136. CA-MRSA Activate Calpain/Caspase-1 Signaling to Invade through Human Keratinocytes
Session: Oral Abstract Session: Bacterial Pathogenesis and Virulence
Friday, October 21, 2011: 9:45 AM
Room: 151AB
Background: USA300 CA-MRSA are the most common cause of skin infection in the US, associated with over 11 million ER visits/year.  Multiple staphylococcal virulence factors are associated with these strains, identified primarily in murine and rabbit models of infection, which lack many of the key features of human skin. 

Methods: We used the human keratinocyte HaCat cell line grown in a polarized fashion to determine which of the major USA300 virulence factors are required for invasion. 

Results: The α hemolysin (Hla) but not PVL or SpA (protein A) was associated with invasion through the keratinocyte barrier at 24 hours, quantified by both increased permeability to 3000 MW fluorescent dextran and by enumerating cfus in the basal chamber of Transwells (P<0.0001 for both assays). Staphylococci were not internalized by the keratinocytes and cytochalasin D treatment increased S. aureus transmigration by 2-fold.  Keratinocytes were shown to constitutively express pro-IL-1β and were readily activated by Hla+ strains to release IL-1β (P<0.001 as compared with Hla-). Caspase-1 activity and pyroptosis were induced by Hla+ but not Hla- mutants. We monitored apoptosis using YO-PRO-1 staining, imaged by confocal microscopy and confirmed by flow cytometry.  HMGB1 production was immunoblotted as an indicator of pyroptosis.  Pretreatment of the keratinocytes with Z-VAD-FMK, an inhibitor of caspase-1 or blocking calpain activity (an intracellular protease that participates in programmed cell death) with calpeptin or BAPTA decreased IL-1β production, prevented USA300 invasion (P< 0.05 for each) and inhibited pyroptosis. 

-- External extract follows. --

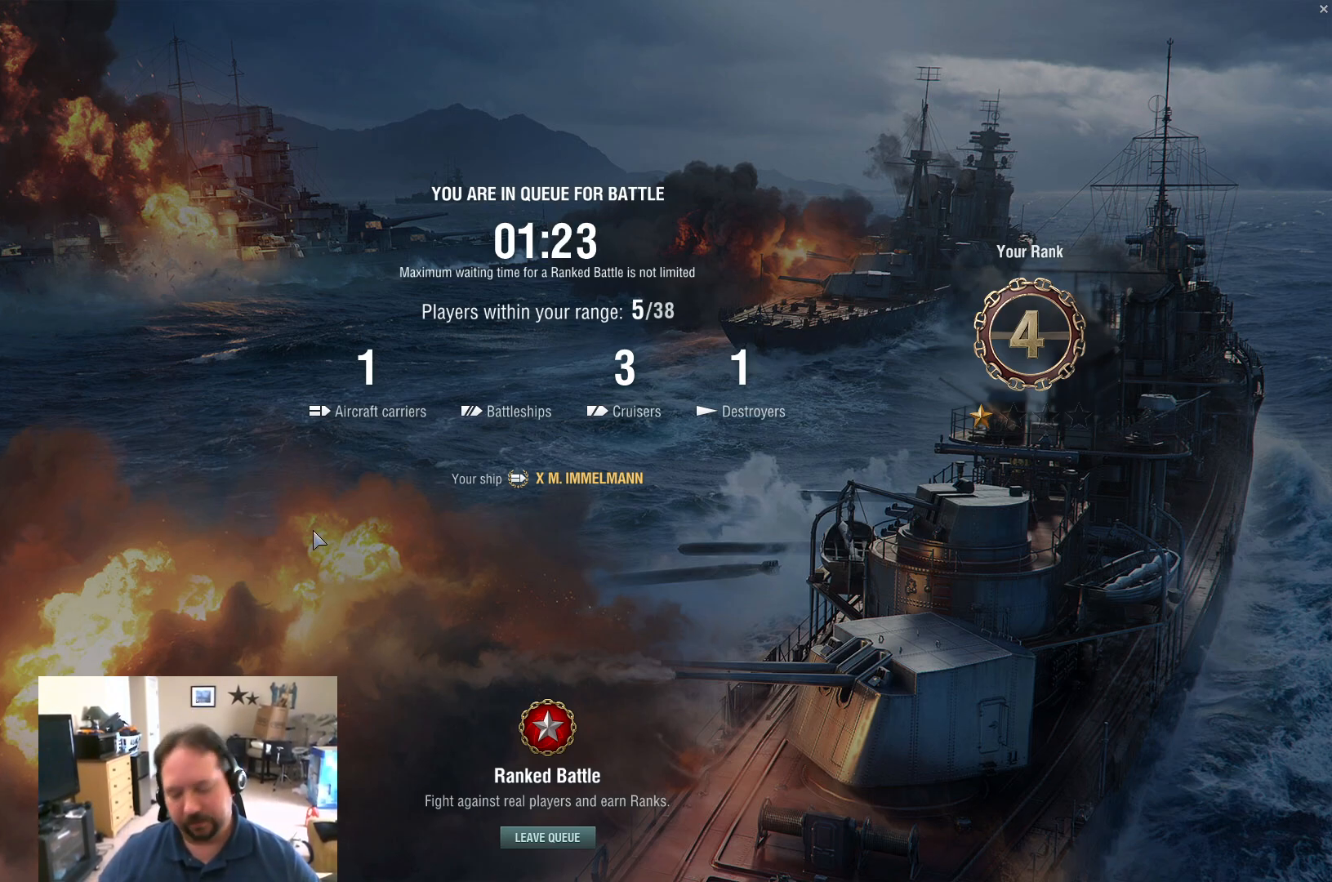
{"keys": [], "mouse": [], "mouse_move": "still", "events": [[150, "ctrl", "up"]]}
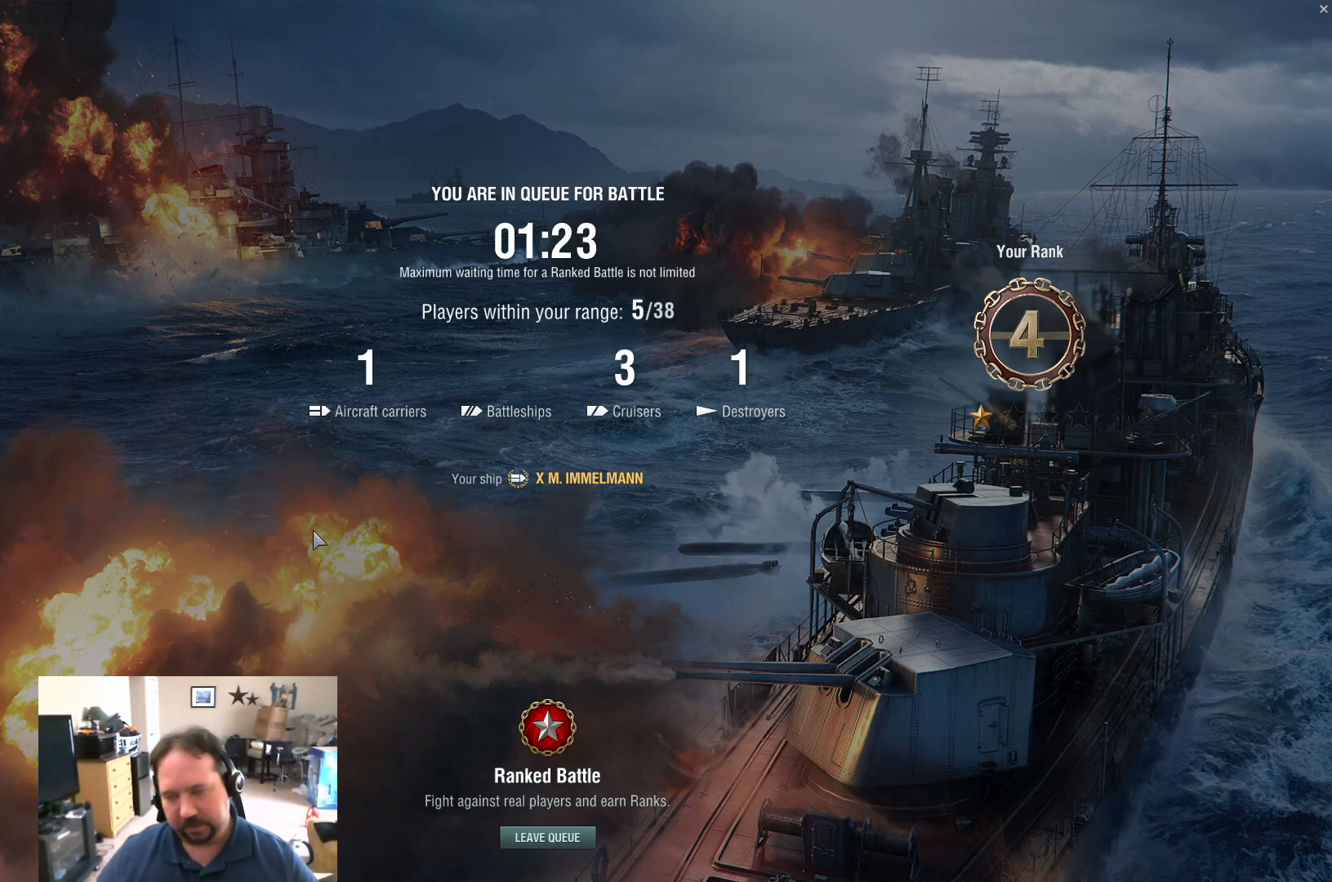
{"keys": [], "mouse": [], "mouse_move": "still", "events": []}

Conclusion: These studies using human keratinocytes suggest that activation of the inflammasome via the pore forming toxin Hla initiates apoptosis then pyroptosis causing local areas of cell death that provide a nidus for the invasion of these non-motile organisms through the keratinocyte barrier.


Subject Category: B. Bacterial pathogenesis, studies in animal models, molecular pathogenicity

Grace Soong, BS, Jarin Chun, PhD, Bryan Harfenist, BA and Alice Prince, MD, FIDSA, Pediatrics, Columbia University, New York, NY

Disclosures:

G. Soong, None

J. Chun, None

B. Harfenist, None

A. Prince, None

Findings in the abstracts are embargoed until 12:01 a.m. EST Thursday, Oct. 20 with the exception of research findings presented at IDSA press conferences.